Applying an Improved Elephant Herding Optimization Algorithm with Spark-based Parallelization to Feature Selection for Intrusion Detection
- Hui Xu, Qianqian Cao, Heng Fu, and Hongwei Chen
With the growth of the intrusion data scale model, irrelevant or redundant features in high-dimensional intrusion detection data leads to slow processing speed of the intrusion detection algorithm, and the consumption of the algorithm in time and space will increase as the feature dimensions increase. In view of good classification performance of the Elephant Herding Optimization (EHO) algorithm in reducing feature redundancy, this paper introduces the EHO algorithm into feature selection for intrusion detection. Since the basic EHO algorithm tends to fall into a local optimum and lacks strong search ability, the classification performance and dimensional reduction ability of the algorithm are severely limited. Therefore, an Improved Elephant Herding Optimization (IEHO) algorithm is proposed in this paper to search the feature space and find the optimal feature subset, so that the feature number is minimized while the classification performance is maximized. As the scale of intrusion data grows, the large amount of redundant information in the intrusion data will cause the improved algorithm to process slowly.
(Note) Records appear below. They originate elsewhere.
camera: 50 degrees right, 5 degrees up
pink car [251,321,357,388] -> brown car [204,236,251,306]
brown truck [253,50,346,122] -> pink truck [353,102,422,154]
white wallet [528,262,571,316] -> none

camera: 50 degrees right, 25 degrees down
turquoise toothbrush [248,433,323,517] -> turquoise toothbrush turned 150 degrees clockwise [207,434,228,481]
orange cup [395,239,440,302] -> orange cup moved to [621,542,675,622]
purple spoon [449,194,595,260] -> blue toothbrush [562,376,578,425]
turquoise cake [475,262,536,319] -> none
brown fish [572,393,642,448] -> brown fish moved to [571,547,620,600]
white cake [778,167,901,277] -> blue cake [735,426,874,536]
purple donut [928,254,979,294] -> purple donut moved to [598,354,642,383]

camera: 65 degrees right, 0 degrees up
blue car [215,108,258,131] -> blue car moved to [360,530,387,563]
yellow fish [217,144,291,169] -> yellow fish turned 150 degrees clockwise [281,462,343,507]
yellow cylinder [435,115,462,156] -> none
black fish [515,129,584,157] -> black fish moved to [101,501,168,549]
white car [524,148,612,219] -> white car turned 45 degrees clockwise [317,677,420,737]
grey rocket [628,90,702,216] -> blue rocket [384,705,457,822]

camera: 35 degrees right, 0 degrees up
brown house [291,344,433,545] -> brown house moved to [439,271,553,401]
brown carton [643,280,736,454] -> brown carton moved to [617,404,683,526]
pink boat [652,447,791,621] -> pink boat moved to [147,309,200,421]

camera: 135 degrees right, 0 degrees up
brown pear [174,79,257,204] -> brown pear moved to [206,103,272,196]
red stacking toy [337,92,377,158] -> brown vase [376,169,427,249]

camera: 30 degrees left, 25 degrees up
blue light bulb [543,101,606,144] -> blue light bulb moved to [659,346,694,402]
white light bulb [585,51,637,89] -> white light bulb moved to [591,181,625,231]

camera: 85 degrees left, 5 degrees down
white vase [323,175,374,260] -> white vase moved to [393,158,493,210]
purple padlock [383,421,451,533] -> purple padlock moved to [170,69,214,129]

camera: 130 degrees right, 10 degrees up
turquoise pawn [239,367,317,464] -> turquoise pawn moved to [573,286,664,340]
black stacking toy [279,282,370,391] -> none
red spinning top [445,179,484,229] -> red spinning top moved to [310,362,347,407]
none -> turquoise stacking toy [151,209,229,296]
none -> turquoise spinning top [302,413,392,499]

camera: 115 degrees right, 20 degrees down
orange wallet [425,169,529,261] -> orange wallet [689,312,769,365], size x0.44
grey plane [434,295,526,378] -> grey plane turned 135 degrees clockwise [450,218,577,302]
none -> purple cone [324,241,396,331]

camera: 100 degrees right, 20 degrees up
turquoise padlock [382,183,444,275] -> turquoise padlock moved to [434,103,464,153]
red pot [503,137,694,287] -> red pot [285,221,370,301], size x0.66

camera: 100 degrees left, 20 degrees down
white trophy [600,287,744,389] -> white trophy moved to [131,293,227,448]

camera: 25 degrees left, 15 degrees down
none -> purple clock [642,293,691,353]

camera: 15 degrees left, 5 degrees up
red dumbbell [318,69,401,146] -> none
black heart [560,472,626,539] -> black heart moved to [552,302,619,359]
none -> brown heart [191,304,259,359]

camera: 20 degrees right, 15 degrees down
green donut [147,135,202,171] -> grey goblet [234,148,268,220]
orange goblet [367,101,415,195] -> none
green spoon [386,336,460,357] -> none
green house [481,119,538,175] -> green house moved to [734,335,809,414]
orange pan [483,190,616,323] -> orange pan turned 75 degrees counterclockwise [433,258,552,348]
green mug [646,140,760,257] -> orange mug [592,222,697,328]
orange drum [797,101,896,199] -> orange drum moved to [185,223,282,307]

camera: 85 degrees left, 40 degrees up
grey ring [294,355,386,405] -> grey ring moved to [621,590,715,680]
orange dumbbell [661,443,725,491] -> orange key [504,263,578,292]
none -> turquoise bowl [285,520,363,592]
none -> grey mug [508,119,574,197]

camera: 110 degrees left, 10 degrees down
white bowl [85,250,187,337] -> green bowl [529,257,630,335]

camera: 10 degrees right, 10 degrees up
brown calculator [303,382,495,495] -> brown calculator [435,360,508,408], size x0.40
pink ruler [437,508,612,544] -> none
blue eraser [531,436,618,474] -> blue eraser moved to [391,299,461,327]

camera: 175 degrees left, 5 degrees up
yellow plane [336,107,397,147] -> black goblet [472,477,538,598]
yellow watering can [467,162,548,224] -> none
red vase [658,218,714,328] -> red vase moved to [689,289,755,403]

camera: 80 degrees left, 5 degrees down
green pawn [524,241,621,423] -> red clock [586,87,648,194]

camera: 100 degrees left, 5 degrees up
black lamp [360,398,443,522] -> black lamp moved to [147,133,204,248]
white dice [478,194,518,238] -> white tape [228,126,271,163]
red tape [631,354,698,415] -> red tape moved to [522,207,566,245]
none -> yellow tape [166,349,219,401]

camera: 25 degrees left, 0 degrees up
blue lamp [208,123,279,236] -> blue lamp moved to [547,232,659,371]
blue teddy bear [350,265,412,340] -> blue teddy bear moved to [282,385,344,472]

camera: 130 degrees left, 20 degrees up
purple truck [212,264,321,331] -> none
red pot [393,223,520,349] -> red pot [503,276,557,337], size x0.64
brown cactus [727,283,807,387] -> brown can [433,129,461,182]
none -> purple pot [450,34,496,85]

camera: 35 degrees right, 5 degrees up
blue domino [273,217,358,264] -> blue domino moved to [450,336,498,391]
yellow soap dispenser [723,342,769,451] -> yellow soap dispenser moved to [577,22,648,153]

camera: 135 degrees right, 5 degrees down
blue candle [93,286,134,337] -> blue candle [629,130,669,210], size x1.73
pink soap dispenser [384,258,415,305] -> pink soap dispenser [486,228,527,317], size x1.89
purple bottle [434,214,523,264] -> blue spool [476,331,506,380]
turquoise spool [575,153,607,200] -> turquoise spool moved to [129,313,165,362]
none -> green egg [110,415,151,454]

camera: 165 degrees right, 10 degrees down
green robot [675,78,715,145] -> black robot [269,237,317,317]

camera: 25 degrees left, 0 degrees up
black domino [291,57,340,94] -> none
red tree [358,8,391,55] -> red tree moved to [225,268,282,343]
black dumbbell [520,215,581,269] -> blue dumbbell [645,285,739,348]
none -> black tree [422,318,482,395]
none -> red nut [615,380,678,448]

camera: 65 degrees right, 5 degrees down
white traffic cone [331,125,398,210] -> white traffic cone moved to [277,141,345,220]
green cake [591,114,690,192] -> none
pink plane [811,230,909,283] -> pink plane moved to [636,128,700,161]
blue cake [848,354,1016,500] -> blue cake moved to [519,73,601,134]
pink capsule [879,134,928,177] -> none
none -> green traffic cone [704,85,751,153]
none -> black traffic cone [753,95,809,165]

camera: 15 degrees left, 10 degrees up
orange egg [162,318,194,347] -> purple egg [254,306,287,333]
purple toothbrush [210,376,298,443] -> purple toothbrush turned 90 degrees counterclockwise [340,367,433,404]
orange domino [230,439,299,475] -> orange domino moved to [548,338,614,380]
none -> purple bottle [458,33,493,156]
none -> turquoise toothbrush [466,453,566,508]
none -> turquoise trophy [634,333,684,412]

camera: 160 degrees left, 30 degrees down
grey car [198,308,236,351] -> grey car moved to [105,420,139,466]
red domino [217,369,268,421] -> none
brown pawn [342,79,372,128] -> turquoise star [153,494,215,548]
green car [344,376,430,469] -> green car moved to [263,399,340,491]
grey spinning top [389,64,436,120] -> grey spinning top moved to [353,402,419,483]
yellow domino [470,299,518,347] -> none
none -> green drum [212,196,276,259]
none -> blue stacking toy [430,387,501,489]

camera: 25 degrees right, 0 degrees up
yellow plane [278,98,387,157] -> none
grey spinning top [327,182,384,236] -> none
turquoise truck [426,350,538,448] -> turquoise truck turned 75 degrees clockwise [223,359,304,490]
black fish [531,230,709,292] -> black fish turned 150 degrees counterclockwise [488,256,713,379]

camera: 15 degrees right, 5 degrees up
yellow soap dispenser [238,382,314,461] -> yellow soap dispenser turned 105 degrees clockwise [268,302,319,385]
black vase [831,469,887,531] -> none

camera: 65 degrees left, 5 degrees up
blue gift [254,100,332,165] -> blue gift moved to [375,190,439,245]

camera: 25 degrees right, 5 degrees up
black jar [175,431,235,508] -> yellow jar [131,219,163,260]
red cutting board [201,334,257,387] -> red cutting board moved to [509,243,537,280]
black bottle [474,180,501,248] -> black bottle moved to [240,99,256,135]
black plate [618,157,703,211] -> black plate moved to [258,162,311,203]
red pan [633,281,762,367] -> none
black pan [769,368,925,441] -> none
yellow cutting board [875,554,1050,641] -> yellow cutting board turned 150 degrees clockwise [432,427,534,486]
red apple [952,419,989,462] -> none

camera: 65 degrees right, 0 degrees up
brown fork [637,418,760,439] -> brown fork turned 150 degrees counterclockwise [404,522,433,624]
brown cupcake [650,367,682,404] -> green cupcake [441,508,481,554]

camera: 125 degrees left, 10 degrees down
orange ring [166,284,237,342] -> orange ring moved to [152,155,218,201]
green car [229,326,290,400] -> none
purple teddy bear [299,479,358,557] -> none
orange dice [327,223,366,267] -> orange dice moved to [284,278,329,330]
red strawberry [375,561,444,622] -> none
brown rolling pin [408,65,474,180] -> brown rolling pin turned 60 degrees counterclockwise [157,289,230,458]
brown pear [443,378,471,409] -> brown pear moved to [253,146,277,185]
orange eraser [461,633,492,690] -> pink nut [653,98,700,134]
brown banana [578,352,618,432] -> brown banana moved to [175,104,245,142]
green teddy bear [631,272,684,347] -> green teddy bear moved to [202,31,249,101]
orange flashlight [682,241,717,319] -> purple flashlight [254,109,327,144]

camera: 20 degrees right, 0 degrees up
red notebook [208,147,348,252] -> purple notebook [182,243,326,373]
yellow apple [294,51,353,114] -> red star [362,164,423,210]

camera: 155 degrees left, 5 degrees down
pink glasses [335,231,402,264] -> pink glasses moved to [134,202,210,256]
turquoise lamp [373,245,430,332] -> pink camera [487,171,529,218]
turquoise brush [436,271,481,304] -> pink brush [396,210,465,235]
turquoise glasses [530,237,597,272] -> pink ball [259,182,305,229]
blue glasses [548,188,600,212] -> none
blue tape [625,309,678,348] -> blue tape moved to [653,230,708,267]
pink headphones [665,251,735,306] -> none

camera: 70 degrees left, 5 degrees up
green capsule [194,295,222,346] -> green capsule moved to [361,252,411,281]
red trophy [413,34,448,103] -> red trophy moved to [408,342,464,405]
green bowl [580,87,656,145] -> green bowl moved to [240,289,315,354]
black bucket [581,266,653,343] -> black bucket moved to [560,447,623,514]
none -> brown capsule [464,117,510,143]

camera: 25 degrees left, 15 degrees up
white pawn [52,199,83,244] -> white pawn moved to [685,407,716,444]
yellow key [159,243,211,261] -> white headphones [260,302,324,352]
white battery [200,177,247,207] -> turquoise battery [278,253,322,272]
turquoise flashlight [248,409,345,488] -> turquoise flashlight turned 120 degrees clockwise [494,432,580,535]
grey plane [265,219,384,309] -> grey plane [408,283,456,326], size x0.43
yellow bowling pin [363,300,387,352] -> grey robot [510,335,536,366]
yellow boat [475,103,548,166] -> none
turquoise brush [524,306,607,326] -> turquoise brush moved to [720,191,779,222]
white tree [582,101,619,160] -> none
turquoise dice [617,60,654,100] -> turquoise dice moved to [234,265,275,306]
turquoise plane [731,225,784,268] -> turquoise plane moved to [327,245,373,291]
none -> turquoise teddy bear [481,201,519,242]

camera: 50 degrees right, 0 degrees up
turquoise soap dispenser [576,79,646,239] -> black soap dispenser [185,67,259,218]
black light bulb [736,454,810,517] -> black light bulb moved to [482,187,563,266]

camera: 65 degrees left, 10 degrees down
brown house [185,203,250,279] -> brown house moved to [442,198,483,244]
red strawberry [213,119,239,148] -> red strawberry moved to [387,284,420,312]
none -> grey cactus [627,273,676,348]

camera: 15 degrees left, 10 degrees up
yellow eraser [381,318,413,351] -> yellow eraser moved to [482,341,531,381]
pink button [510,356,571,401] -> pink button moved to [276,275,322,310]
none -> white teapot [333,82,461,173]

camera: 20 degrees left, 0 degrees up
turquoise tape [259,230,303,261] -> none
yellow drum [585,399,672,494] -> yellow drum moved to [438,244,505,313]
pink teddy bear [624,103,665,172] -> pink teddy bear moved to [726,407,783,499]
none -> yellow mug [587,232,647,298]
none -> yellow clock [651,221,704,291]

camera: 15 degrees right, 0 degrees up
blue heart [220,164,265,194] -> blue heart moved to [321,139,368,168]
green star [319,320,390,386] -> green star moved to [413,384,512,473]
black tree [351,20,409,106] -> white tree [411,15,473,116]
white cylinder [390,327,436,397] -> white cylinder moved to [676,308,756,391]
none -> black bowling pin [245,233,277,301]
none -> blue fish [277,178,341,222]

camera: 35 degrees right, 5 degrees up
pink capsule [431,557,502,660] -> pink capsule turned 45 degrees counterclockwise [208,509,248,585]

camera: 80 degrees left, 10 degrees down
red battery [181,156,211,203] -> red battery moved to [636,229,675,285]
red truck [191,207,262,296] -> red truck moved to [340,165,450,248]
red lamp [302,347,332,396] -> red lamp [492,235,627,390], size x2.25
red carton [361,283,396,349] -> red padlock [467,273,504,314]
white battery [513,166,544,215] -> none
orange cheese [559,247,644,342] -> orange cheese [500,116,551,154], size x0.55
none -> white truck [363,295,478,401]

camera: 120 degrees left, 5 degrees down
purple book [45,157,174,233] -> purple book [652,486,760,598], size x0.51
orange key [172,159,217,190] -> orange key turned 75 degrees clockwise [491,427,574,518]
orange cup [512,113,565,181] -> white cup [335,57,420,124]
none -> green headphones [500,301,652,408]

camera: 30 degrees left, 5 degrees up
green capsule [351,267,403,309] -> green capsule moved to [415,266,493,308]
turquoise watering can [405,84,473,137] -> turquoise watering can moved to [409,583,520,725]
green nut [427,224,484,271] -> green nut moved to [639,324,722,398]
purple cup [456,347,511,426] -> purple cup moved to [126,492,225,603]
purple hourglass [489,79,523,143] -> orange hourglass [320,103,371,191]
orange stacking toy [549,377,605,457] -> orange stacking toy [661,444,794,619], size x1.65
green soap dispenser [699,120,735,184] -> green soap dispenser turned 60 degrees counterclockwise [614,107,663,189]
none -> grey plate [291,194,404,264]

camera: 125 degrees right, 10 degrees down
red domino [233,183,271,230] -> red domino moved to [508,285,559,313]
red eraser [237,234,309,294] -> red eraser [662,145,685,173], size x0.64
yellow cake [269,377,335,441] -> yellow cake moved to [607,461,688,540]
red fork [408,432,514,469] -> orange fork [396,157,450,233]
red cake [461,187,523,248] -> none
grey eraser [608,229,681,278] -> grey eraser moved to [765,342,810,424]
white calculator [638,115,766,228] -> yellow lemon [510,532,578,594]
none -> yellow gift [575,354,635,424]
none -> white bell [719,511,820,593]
Thus, in this case, the improved algorithm is considered to be parallelized to relieve the pressure of single-machine operation. This paper then proposes a Spark-based distributed parallel IEHO algorithm for intrusion detection, and a feature selection method based on this algorithm for intrusion detection is discussed. The feature selection in a distributed environment can improve the running efficiency of the IEHO algorithm, so as to reduce the running time of the algorithm under the premise of ensuring classification accuracy. As for the experimental validation, both UCI and KDD CUP99 datasets are used to verify the feature selection for intrusion detection. Compared with the classical PSO, MFO, and EHO algorithms, the feature selection by the binary IEHO algorithm is improved by 4.16%, 1.42%, and 0.98%, respectively, and the classification performance is also significantly improved. Compared with the stand-alone version of the IEHO algorithm, the classification efficiency of the parallel IEHO algorithm based on Spark for intrusion feature selection is significantly improved, and the acceleration ratio is increased by two orders of magnitude.